So can a trustee also be a beneficiary? The short answer is yes, but the trustee will have to be exceedingly careful to never engage in any actions that would constitute a breach of trust, including placing their personal interests above those of the other beneficiaries. Trustees are fiduciaries, which means that they have an absolute duty of loyalty to all the beneficiaries. They are required to be impartial and avoid conflicts of interest.

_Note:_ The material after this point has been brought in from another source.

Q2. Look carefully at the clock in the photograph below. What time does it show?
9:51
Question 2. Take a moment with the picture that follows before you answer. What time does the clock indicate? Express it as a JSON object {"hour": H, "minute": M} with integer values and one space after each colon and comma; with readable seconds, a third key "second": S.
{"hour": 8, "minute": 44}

Beneficiaries, for their part, will have to remain extra vigilant during administration to ensure the trustee’s status as a beneficiary of the trust does not get in the way of their administering the trust ethically.
Who Can Be a Trustee?
When a traditional living trust is created, it is standard for the creator of the trust (i.e., the settlor) to nominate themselves as the sole trustee and beneficiary of their trust during their lifetime. When discussing a trustee and beneficiary conflict of interest, it is usually in reference to the successor trustee (i.e., the person nominated by the settlor to take over as trustee upon their becoming incapacitated or dying) having also been named as a beneficiary. This double role may not pose a problem if, say, the trustee is the sole beneficiary of the trust, but if the trustee is a beneficiary of a trust with multiple beneficiaries, it may be more challenging to fairly manage the trust.
In California, there are very few requirements surrounding who can be a trustee. They include:
- You must be 18 years of age or older.
- You must be a U.S. citizen (to avoid adverse tax consequences).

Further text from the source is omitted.